Adopter les bons gestes pour se déplacer facilement avec des béquilles

Personne n’a jamais rêvé de marcher avec des béquilles, et pourtant, quand la nécessité s’impose, tout repose sur la précision des gestes. Le moindre faux mouvement complique la mobilité, surtout chez les enfants. Pourtant, avec quelques ajustements concrets, se déplacer redevient possible, même sur un seul pied.

Comment s’assurer que la taille des béquilles est adaptée ? Leur rôle : soulager la jambe blessée, éviter qu’elle ne supporte le moindre poids. Mais cela ne fonctionne que si elles sont réglées correctement. Pour l’enfant, comme pour l’adulte, un détail fait toute la différence : la poignée doit arriver à hauteur des hanches. Les coudes, eux, restent légèrement fléchis, jamais verrouillés.

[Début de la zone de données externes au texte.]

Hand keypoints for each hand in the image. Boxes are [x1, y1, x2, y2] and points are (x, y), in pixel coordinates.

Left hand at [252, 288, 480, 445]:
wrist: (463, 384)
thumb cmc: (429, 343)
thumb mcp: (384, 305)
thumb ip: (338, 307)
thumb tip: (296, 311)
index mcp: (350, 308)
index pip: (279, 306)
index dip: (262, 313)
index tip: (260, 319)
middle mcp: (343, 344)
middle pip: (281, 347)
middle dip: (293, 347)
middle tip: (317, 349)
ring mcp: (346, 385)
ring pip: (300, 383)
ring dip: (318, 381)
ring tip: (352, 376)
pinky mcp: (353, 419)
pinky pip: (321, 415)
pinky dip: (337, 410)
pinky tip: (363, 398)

Avant de partir, vérifiez aussi l’état des embouts antidérapants au bout de chaque béquille. Un embout usé, c’est le risque de glisser là où on cherche justement de la stabilité.

Pour s’extraire d’une chaise sans encombre, il existe un geste précis : regroupez les deux béquilles d’un seul côté, celui de la jambe blessée. L’autre main s’accroche fermement à l’accoudoir. Misez tout sur la force de la jambe valide et de vos bras pour vous redresser. Ce n’est pas un concours de vitesse, mais une question d’équilibre.

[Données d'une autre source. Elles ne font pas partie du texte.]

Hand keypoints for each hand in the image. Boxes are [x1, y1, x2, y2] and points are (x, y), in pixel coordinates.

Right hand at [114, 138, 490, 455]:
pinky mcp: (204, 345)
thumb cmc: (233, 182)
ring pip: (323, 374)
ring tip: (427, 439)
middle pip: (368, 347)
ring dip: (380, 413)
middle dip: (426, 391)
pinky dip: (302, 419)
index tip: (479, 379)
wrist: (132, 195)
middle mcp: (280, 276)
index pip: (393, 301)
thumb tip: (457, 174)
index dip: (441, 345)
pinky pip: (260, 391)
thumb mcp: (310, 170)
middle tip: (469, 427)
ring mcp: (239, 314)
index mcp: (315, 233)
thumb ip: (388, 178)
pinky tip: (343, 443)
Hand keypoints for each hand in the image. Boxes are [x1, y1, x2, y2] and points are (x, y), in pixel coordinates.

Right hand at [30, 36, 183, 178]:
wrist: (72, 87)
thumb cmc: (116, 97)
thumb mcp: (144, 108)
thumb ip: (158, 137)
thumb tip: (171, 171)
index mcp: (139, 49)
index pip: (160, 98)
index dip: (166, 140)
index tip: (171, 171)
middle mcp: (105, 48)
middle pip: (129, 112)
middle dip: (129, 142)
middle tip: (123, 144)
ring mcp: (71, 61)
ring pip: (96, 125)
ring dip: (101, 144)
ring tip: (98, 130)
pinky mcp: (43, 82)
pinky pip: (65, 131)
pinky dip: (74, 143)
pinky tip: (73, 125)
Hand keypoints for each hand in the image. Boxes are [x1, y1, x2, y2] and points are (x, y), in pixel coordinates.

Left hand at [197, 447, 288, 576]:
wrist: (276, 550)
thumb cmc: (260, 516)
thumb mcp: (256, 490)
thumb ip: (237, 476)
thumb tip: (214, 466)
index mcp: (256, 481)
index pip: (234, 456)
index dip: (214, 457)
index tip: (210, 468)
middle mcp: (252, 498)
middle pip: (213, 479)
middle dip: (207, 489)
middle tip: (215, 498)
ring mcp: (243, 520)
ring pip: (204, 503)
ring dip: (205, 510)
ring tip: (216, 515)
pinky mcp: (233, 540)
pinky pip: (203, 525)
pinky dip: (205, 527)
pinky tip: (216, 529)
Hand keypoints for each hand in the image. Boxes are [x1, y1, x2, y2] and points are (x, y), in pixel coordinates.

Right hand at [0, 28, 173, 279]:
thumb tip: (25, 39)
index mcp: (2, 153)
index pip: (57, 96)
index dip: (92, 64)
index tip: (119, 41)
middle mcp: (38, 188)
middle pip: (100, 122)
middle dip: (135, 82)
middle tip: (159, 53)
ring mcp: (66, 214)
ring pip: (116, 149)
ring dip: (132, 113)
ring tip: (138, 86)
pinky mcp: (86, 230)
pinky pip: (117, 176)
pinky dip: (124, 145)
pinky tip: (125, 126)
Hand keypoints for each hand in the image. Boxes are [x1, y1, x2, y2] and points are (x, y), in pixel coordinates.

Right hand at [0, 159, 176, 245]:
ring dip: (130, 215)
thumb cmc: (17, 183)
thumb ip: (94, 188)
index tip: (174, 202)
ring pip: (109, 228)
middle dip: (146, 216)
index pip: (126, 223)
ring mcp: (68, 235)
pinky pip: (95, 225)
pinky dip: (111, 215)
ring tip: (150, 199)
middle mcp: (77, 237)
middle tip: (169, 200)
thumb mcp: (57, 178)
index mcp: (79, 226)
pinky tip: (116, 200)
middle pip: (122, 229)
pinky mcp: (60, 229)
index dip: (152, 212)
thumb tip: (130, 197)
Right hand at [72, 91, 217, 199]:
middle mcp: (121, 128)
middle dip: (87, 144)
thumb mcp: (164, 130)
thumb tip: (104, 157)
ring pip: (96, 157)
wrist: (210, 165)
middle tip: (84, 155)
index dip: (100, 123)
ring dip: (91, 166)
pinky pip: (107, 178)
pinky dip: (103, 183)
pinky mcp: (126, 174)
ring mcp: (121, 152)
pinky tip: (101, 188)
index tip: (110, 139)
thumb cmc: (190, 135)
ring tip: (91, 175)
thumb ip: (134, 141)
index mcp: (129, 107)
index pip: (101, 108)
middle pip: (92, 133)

Le bon positionnement des poignées, toujours à la hauteur des hanches, facilite le mouvement. Quand il s’agit d’avancer sans poser la jambe blessée au sol, chaque étape compte. Voici comment procéder :

  • Le pied de la jambe blessée reste en suspension, sans toucher le sol.
  • Faites avancer les deux béquilles d’un même mouvement, sur une quarantaine de centimètres.
  • Inclinez légèrement le haut du corps vers l’avant, tout en gardant les mains sur les poignées.
  • La jambe valide joue son rôle : elle propulse le corps en avant, alors que la jambe blessée ne touche toujours pas terre.
  • À ce stade, répétez la séquence jusqu’à la destination. La jambe valide termine son trajet entre les deux béquilles, talon en avant pour plus de stabilité.

    Le pied de la jambe indemne vient finalement se placer entre les deux supports, prêt à recommencer.

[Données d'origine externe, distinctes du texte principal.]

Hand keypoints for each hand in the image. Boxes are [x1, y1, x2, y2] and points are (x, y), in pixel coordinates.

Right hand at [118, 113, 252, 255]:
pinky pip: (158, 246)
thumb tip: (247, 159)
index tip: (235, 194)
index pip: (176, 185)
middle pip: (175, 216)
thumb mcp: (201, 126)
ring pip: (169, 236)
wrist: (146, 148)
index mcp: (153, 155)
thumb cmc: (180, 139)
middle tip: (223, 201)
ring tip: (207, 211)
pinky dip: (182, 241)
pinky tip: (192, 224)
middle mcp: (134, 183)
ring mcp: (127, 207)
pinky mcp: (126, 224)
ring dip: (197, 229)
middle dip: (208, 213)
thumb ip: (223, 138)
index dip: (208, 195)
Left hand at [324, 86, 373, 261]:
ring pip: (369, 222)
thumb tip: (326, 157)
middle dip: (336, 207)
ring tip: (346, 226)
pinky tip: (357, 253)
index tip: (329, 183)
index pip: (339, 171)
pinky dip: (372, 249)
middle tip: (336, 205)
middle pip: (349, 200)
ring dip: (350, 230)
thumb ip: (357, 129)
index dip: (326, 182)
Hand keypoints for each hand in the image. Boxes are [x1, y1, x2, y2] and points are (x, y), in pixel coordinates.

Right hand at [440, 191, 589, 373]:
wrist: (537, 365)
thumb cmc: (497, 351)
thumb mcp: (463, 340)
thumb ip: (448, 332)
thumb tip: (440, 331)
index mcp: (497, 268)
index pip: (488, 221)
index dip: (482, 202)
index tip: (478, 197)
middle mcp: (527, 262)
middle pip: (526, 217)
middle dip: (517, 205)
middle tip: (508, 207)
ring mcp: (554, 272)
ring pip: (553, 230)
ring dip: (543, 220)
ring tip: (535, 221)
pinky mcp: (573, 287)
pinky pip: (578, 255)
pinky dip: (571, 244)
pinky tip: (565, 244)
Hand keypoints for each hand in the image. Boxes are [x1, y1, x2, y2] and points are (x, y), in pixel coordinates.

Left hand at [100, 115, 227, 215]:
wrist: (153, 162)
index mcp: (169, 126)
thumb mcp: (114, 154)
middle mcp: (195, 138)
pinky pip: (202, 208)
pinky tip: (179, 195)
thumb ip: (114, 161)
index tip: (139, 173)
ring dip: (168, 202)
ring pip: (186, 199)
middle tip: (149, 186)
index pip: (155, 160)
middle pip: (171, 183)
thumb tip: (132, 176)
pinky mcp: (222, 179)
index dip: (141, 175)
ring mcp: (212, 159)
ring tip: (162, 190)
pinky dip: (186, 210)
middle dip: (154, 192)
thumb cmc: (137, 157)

Gardez à l’esprit que de courtes étapes limitent la fatigue et les risques de déséquilibre.

Quand le médecin autorise un contact partiel avec le sol, la technique évolue. Il s’agit alors de laisser la jambe blessée frôler le sol, sans y mettre tout son poids. La méthode :

  • Le pied de la jambe blessée touche le sol, mais très légèrement.
  • Avancez les deux béquilles simultanément, à nouveau sur quarante centimètres.
  • Inclinez le buste vers l’avant pour faciliter le mouvement.
  • La jambe blessée avance, mains bien ancrées sur les poignées pour éviter toute pression excessive sur le pied.
  • La jambe valide ramène le corps vers l’avant, et on recommence.

Le pied de la jambe indemne termine son mouvement entre les deux béquilles, prêt pour le pas suivant.

Qu’en est-il des escaliers ? Monter ou descendre se fait marche après marche, sans précipitation. Ce n’est ni une compétition, ni une question de performance. S’autoriser à souffler à chaque marche, c’est se garantir une progression sans encombre.

Quand une rampe est à disposition, voici la démarche recommandée :

  • Saisissez la rampe du côté de la jambe blessée, maintenez une béquille dans l’autre main.
  • En vous appuyant sur la rampe et la béquille, hissez la jambe valide sur la marche supérieure.
  • Puis, positionnez la béquille sur la même marche.
  • La jambe blessée suit, rejoignant l’autre pied.

En l’absence de rampe, la montée s’organise différemment :

  • La jambe valide monte en premier.
  • Les deux béquilles rejoignent la marche supérieure.
  • La jambe blessée est ramenée à hauteur de la jambe indemne.

Pour redescendre avec une rampe :

  • Posez la main sur la rampe, la béquille descend sur la marche inférieure.
  • Descendez d’abord la jambe blessée, appui ou non autorisé.
  • La jambe valide rejoint la même marche, pas à pas.

Et sans rampe :

  • Commencez par poser les béquilles sur la marche du dessous.
  • La jambe blessée descend ensuite, appui partiel ou complet selon les consignes.
  • La jambe valide vient terminer le mouvement, assurant la stabilité de l’ensemble.

Faire corps avec ses béquilles, c’est accepter un rythme nouveau, fait de patience et de gestes répétés. Progressivement, le corps retrouve des repères, et la mobilité, même ralentie, ouvre de nouveau la voie. Demain, chaque marche gravie sera la preuve d’un chemin retrouvé.